-- SOURCE DATA follows --

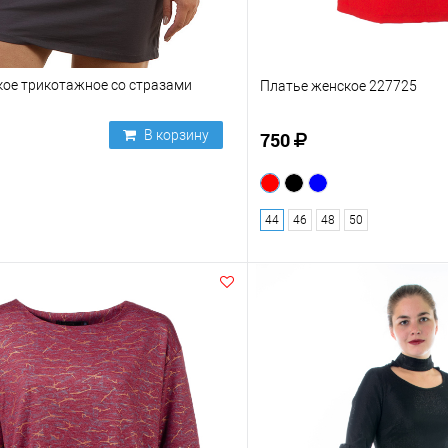
кое трикотажное со стразами
Платье женское 227725
В корзину
750
44
46
48
50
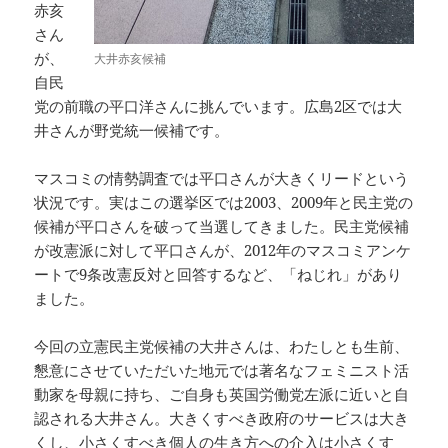
赤亥
さん
が、
大井赤亥候補
自民
党の前職の平口洋さんに挑んでいます。広島2区では大
井さんが野党統一候補です。
マスコミの情勢調査では平口さんが大きくリードという
状況です。実はこの選挙区では2003、2009年と民主党の
候補が平口さんを破って当選してきました。民主党候補
が改憲派に対して平口さんが、2012年のマスコミアンケ
ートで9条改憲反対と回答するなど、「ねじれ」があり
ました。
今回の立憲民主党候補の大井さんは、わたしとも生前、
懇意にさせていただいた地元では著名なフェミニスト活
動家を母親に持ち、ご自身も英国労働党左派に近いと自
認される大井さん。大きくすべき政府のサービスは大き
くし、小さくすべき個人の生き方への介入は小さくす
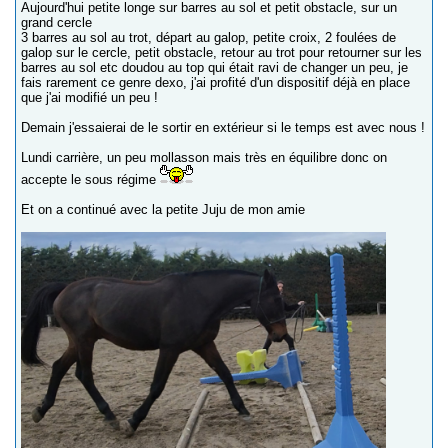
Aujourd'hui petite longe sur barres au sol et petit obstacle, sur un
grand cercle
3 barres au sol au trot, départ au galop, petite croix, 2 foulées de
galop sur le cercle, petit obstacle, retour au trot pour retourner sur les
barres au sol etc doudou au top qui était ravi de changer un peu, je
fais rarement ce genre dexo, j'ai profité d'un dispositif déjà en place
que j'ai modifié un peu !
Demain j'essaierai de le sortir en extérieur si le temps est avec nous !
Lundi carrière, un peu mollasson mais très en équilibre donc on
accepte le sous régime
Et on a continué avec la petite Juju de mon amie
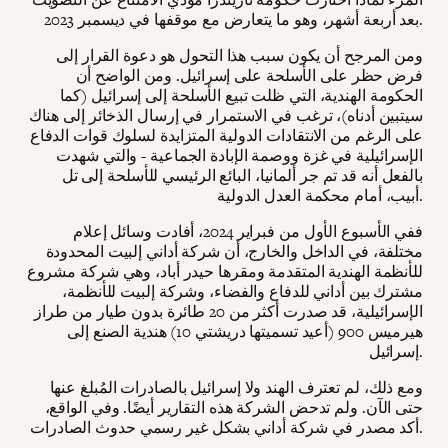
بعد أربعة أشهر، وهو ما يتعارض مع موقفها في ديسمبر 2023.
ومن المرجح أن يكون سبب هذا التحول هو دعوة القرار إلى
فرض حظر على الأسلحة على إسرائيل. ومن الواضح أن
الحكومة الهندية، التي ظلت تبيع الأسلحة إلى إسرائيل (كما
سيتبين أدناه)، ترغب في الاستمرار في إرسال الذخائر إلى هناك
على الرغم من الانتقادات الدولية المتزايدة لسلوك قوات الدفاع
الإسرائيلية في غزة ووصمة الإبادة الجماعية - والتي شهدت
بالفعل أنه قد تم جر ألمانيا، البائع الرئيسي للأسلحة إلى تل
أبيب، أمام محكمة العدل الدولية.
ففي الأسبوع الأول من فبراير 2024، أفادت وسائل إعلام
مختلفة، في الداخل والخارج، أن شركة أداني إلبيت المحدودة
للأنظمة الهندية المتقدمة ومقرها حيدر أباد، وهي شركة مشروع
مشترك بين أداني للدفاع والفضاء، وشركة إلبيت للأنظمة،
الإسرائيلية، قد صدرت أكثر من 20 طائرة بدون طيار من طراز
هيرميس 900 (أعيد تسميتها دريشتي 10) هندية الصنع إلى
إسرائيل.
ومع ذلك، لم تعترف الهند ولا إسرائيل بالصادرات المُبلغ عنها
حتى الآن. ولم تدحض الشركة هذه التقارير أيضًا. وفي الواقع،
أكد مصدر في شركة أداني بشكل غير رسمي حدوث الصادرات.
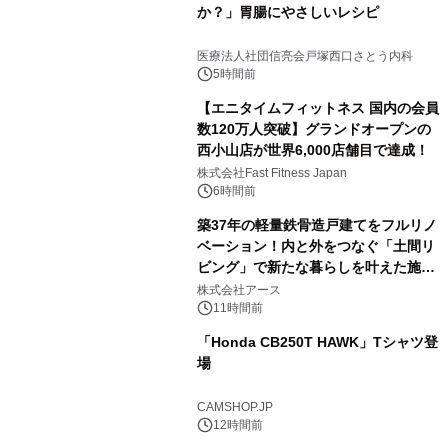
か？」胃腸にやさしいレシピ
医療法人社団信亮会戸塚西口さとう内科
5時間前
【エニタイムフィットネス 国内の会員
数120万人突破】グランドオープンの
西小山店が世界6,000店舗目で達成！
株式会社Fast Fitness Japan
6時間前
築37年の軽量鉄骨造戸建てをフルリノ
ベーション！内と外をつなぐ「土間リ
ビング」で新たな暮らしを叶えた施工
事例を株式会社アースが公開
株式会社アース
11時間前
「Honda CB250T HAWK」Tシャツ登
場
CAMSHOP.JP
12時間前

-- SOURCE DATA concluded --

TASK TO CARRY OUT =
Turn every line of the entries above into a Markdown table with the columns Number and Line, one row per line, numbering the rows in order and skipping blank lines. Leave the pictures out of the table.

YOUR RESPONSE =
| Number | Line |
|---|---|
| 1 | кое трикотажное со стразами |
| 2 | Платье женское 227725 |
| 3 | В корзину |
| 4 | 750 |
| 5 | 44 |
| 6 | 46 |
| 7 | 48 |
| 8 | 50 |
| 9 | 赤亥 |
| 10 | さん |
| 11 | が、 |
| 12 | 大井赤亥候補 |
| 13 | 自民 |
| 14 | 党の前職の平口洋さんに挑んでいます。広島2区では大 |
| 15 | 井さんが野党統一候補です。 |
| 16 | マスコミの情勢調査では平口さんが大きくリードという |
| 17 | 状況です。実はこの選挙区では2003、2009年と民主党の |
| 18 | 候補が平口さんを破って当選してきました。民主党候補 |
| 19 | が改憲派に対して平口さんが、2012年のマスコミアンケ |
| 20 | ートで9条改憲反対と回答するなど、「ねじれ」があり |
| 21 | ました。 |
| 22 | 今回の立憲民主党候補の大井さんは、わたしとも生前、 |
| 23 | 懇意にさせていただいた地元では著名なフェミニスト活 |
| 24 | 動家を母親に持ち、ご自身も英国労働党左派に近いと自 |
| 25 | 認される大井さん。大きくすべき政府のサービスは大き |
| 26 | くし、小さくすべき個人の生き方への介入は小さくす |
| 27 | Aujourd'hui petite longe sur barres au sol et petit obstacle, sur un |
| 28 | grand cercle |
| 29 | 3 barres au sol au trot, départ au galop, petite croix, 2 foulées de |
| 30 | galop sur le cercle, petit obstacle, retour au trot pour retourner sur les |
| 31 | barres au sol etc doudou au top qui était ravi de changer un peu, je |
| 32 | fais rarement ce genre dexo, j'ai profité d'un dispositif déjà en place |
| 33 | que j'ai modifié un peu ! |
| 34 | Demain j'essaierai de le sortir en extérieur si le temps est avec nous ! |
| 35 | Lundi carrière, un peu mollasson mais très en équilibre donc on |
| 36 | accepte le sous régime |
| 37 | Et on a continué avec la petite Juju de mon amie |
| 38 | بعد أربعة أشهر، وهو ما يتعارض مع موقفها في ديسمبر 2023. |
| 39 | ومن المرجح أن يكون سبب هذا التحول هو دعوة القرار إلى |
| 40 | فرض حظر على الأسلحة على إسرائيل. ومن الواضح أن |
| 41 | الحكومة الهندية، التي ظلت تبيع الأسلحة إلى إسرائيل (كما |
| 42 | سيتبين أدناه)، ترغب في الاستمرار في إرسال الذخائر إلى هناك |
| 43 | على الرغم من الانتقادات الدولية المتزايدة لسلوك قوات الدفاع |
| 44 | الإسرائيلية في غزة ووصمة الإبادة الجماعية - والتي شهدت |
| 45 | بالفعل أنه قد تم جر ألمانيا، البائع الرئيسي للأسلحة إلى تل |
| 46 | أبيب، أمام محكمة العدل الدولية. |
| 47 | ففي الأسبوع الأول من فبراير 2024، أفادت وسائل إعلام |
| 48 | مختلفة، في الداخل والخارج، أن شركة أداني إلبيت المحدودة |
| 49 | للأنظمة الهندية المتقدمة ومقرها حيدر أباد، وهي شركة مشروع |
| 50 | مشترك بين أداني للدفاع والفضاء، وشركة إلبيت للأنظمة، |
| 51 | الإسرائيلية، قد صدرت أكثر من 20 طائرة بدون طيار من طراز |
| 52 | هيرميس 900 (أعيد تسميتها دريشتي 10) هندية الصنع إلى |
| 53 | إسرائيل. |
| 54 | ومع ذلك، لم تعترف الهند ولا إسرائيل بالصادرات المُبلغ عنها |
| 55 | حتى الآن. ولم تدحض الشركة هذه التقارير أيضًا. وفي الواقع، |
| 56 | أكد مصدر في شركة أداني بشكل غير رسمي حدوث الصادرات. |
| 57 | か？」胃腸にやさしいレシピ |
| 58 | 医療法人社団信亮会戸塚西口さとう内科 |
| 59 | 5時間前 |
| 60 | 【エニタイムフィットネス 国内の会員 |
| 61 | 数120万人突破】グランドオープンの |
| 62 | 西小山店が世界6,000店舗目で達成！ |
| 63 | 株式会社Fast Fitness Japan |
| 64 | 6時間前 |
| 65 | 築37年の軽量鉄骨造戸建てをフルリノ |
| 66 | ベーション！内と外をつなぐ「土間リ |
| 67 | ビング」で新たな暮らしを叶えた施工 |
| 68 | 事例を株式会社アースが公開 |
| 69 | 株式会社アース |
| 70 | 11時間前 |
| 71 | 「Honda CB250T HAWK」Tシャツ登 |
| 72 | 場 |
| 73 | CAMSHOP.JP |
| 74 | 12時間前 |